As centres of knowledge, universities have long been under public scrutiny because of the special status they enjoy in society and their dependence on public funding. The World Bank (1999) observes that there is always a push for higher education to become relevant to the changing needs of society out of various drivers and trends including the transition towards a knowledge-based economy, massification and democratisation of higher education, and the integration and assimilation of information technology into the academic environment. Internationalisation of higher education and proliferation of research collaboration coupled with the growing student mobility and increased competition for funding have, recently occasioned global ranking of universities based on their research outputs, quality of graduates, use of ICTs, visibility on the Web, number of international faculty, number of Nobel Prize, laureates, impact of research, etc.

Universities of today are expected to meet more complex society expectations. The early universities were not necessarily centres of scientific discovery as they merely collected knowledge, preserved it and passed it on without the need to create or apply such knowledge (The Higher Education Working Group, 2005). The role of a modern university as espoused by the founder Wilhelm von Humboldt, who in 1809 established the Berlin University, includes knowledge creation; knowledge dissemination; and academic service to society. Moreover, a modern university is expected to guarantee the most efficient contact between university research results and their possible applications in society. Universities also promote lifelong learning because in some disciplines, what students learn today, will be obsolete tomorrow and in order to prevent this, universities must offer a wide-range of courses and seminars to make sure that graduates can keep up with scientific developments.

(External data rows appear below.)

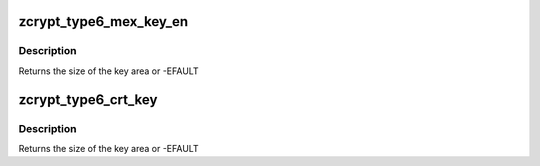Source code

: .. -*- coding: utf-8; mode: rst -*-
.. src-file: drivers/s390/crypto/zcrypt_cca_key.h

.. _`zcrypt_type6_mex_key_en`:

zcrypt_type6_mex_key_en
=======================

.. c:function:: int zcrypt_type6_mex_key_en(struct ica_rsa_modexpo *mex, void *p)

    strips leading zeroes from the b_key. Note that all numerics in the key token are big-endian, while the entries in the key block header are little-endian.

    :param struct ica_rsa_modexpo \*mex:
        pointer to user input data

    :param void \*p:
        pointer to memory area for the key

.. _`zcrypt_type6_mex_key_en.description`:

Description
-----------

Returns the size of the key area or -EFAULT

.. _`zcrypt_type6_crt_key`:

zcrypt_type6_crt_key
====================

.. c:function:: int zcrypt_type6_crt_key(struct ica_rsa_modexpo_crt *crt, void *p)

    Note that all numerics in the key token are big-endian, while the entries in the key block header are little-endian.

    :param struct ica_rsa_modexpo_crt \*crt:
        *undescribed*

    :param void \*p:
        pointer to memory area for the key

.. _`zcrypt_type6_crt_key.description`:

Description
-----------

Returns the size of the key area or -EFAULT

.. This file was automatic generated / don't edit.

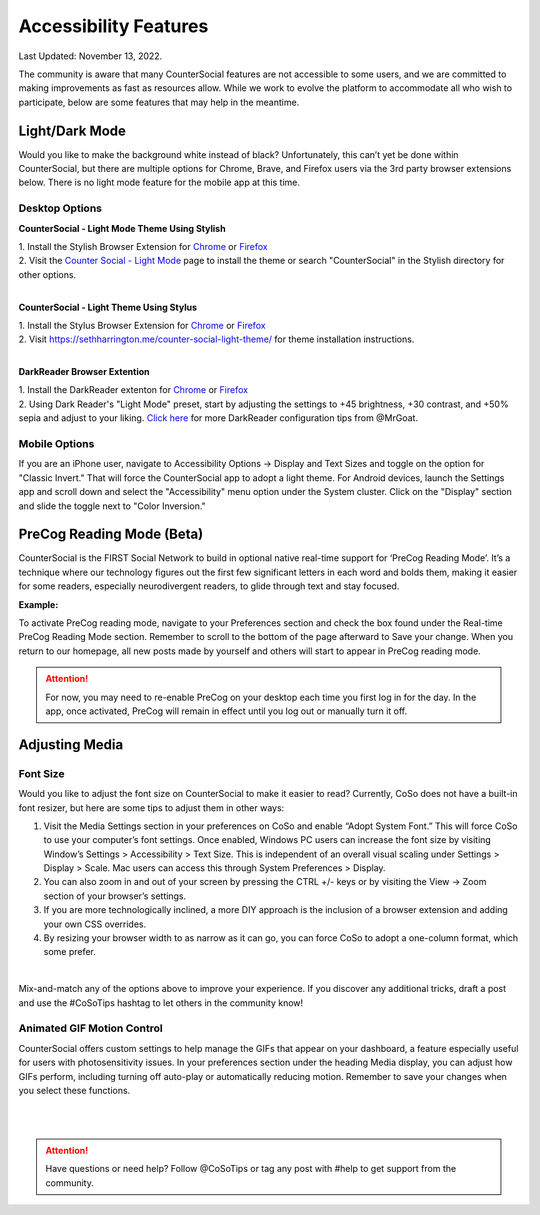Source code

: Accessibility Features
=====

Last Updated: November 13, 2022.  

The community is aware that many CounterSocial features are not accessible to some users, and we are committed to making improvements as fast as resources allow. While we work to evolve the platform to accommodate all who wish to participate, below are some features that may help in the meantime. 

Light/Dark Mode
------------
Would you like to make the background white instead of black? Unfortunately, this can’t yet be done within CounterSocial, but there are multiple options for Chrome, Brave, and Firefox users via the 3rd party browser extensions below. There is no light mode feature for the mobile app at this time. 

Desktop Options
^^^^^^^^^^

**CounterSocial - Light Mode Theme Using Stylish**

| 1. Install the Stylish Browser Extension for `Chrome <https://chrome.google.com/webstore/detail/stylish-custom-themes-for/fjnbnpbmkenffdnngjfgmeleoegfcffe?hl=en>`_ or `Firefox <https://addons.mozilla.org/en-US/firefox/addon/stylish/>`_
| 2. Visit the `Counter Social - Light Mode <https://userstyles.org/styles/254892/countersocial-light-mode>`_ page to install the theme or search "CounterSocial" in the Stylish directory for other options.
| 
**CounterSocial - Light Theme Using Stylus**

| 1. Install the Stylus Browser Extension for `Chrome <https://chrome.google.com/webstore/detail/stylus/clngdbkpkpeebahjckkjfobafhncgmne>`_ or `Firefox <https://addons.mozilla.org/en-US/firefox/addon/styl-us/>`_
| 2. Visit https://sethharrington.me/counter-social-light-theme/ for theme installation instructions.
| 
**DarkReader Browser Extention**

| 1. Install the DarkReader extenton for `Chrome <https://chrome.google.com/webstore/detail/dark-reader/eimadpbcbfnmbkopoojfekhnkhdbieeh?hl=en-US>`_ or `Firefox <https://addons.mozilla.org/en-US/firefox/addon/darkreader/>`_
| 2. Using Dark Reader's "Light Mode" preset, start by adjusting the settings to +45 brightness, +30 contrast, and +50% sepia and adjust to your liking. `Click here <https://counter.social/@MrGoat/109246820688691888>`_ for more DarkReader configuration tips from @MrGoat. 

Mobile Options
^^^^^^^^^^
If you are an iPhone user, navigate to Accessibility Options -> Display and Text Sizes and toggle on the option for "Classic Invert." That will force the CounterSocial app to adopt a light theme.  For Android devices, launch the Settings app and scroll down and select the "Accessibility" menu option under the System cluster. Click on the "Display" section and slide the toggle next to "Color Inversion."


PreCog Reading Mode (Beta)
------------
CounterSocial is the FIRST Social Network to build in optional native real-time support for ‘PreCog Reading Mode’. It’s a technique where our technology figures out the first few significant letters in each word and bolds them, making it easier for some readers, especially neurodivergent readers, to glide through text and stay focused.

**Example:** 

.. image:: _images/img_precog.jpg

To activate PreCog reading mode, navigate to your Preferences section and check the box found under the Real-time PreCog Reading Mode section. Remember to scroll to the bottom of the page afterward to Save  your change. When you return to our homepage, all new posts made by yourself and others will start to appear in PreCog reading mode.

.. attention:: For now, you may need to re-enable PreCog on your desktop each time you first log in for the day. In the app, once activated, PreCog will remain in effect until you log out or manually turn it off.


Adjusting Media
------------

.. image:: _images/img_accessiblemedia.jpg

Font Size
^^^^^^^^^^
Would you like to adjust the font size on CounterSocial to make it easier to read? Currently, CoSo does not have a built-in font resizer, but here are some tips to adjust them in other ways:

#. Visit the Media Settings section in your preferences on CoSo and enable “Adopt System Font.” This will force CoSo to use your computer’s font settings. Once enabled, Windows PC users can increase the font size by visiting Window’s Settings > Accessibility > Text Size. This is independent of an overall visual scaling under Settings > Display > Scale. Mac users can access this through System Preferences > Display.
#. You can also zoom in and out of your screen by pressing the CTRL +/- keys or by visiting the View -> Zoom section of your browser’s settings.
#. If you are more technologically inclined, a more DIY approach is the inclusion of a browser extension and adding your own CSS overrides.
#. By resizing your browser width to as narrow as it can go, you can force CoSo to adopt a one-column format, which some prefer. 

 
| 
Mix-and-match any of the options above to improve your experience. If you discover any additional tricks, draft a post and use the #CoSoTips hashtag to let others in the community know! 


Animated GIF Motion Control
^^^^^^^^^^
CounterSocial offers custom settings to help manage the GIFs that appear on your dashboard, a feature especially useful for users with photosensitivity issues. In your preferences section under the heading Media display, you can adjust how GIFs perform, including turning off auto-play or automatically reducing motion. Remember to save your changes when you select these functions.



| 
| 
.. attention:: Have questions or need help? Follow @CoSoTips or tag any post with #help to get support from the community. 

There is increased external and internal pressure on universities with regard to information needs of faculty and administrative staff. The pressure arises because of the need to keep abreast of changing standards, curricula, and pedagogical methods; the need to expand universe of knowledge; limited budgets for conference and research; demands for accountability and improvement in education. Moreover, though some universities have information systems in place, a number of barriers limit their use. Such barriers include the lack of staff to provide analyses of raw data, variant standard of data collection within departments, lack of leadership due to high staff turnover, lack of integration of technology in the curricula, lack of integration of information management systems in the missions and visions of universities, and distrust about sharing of data among staff due to risk of misrepresentation.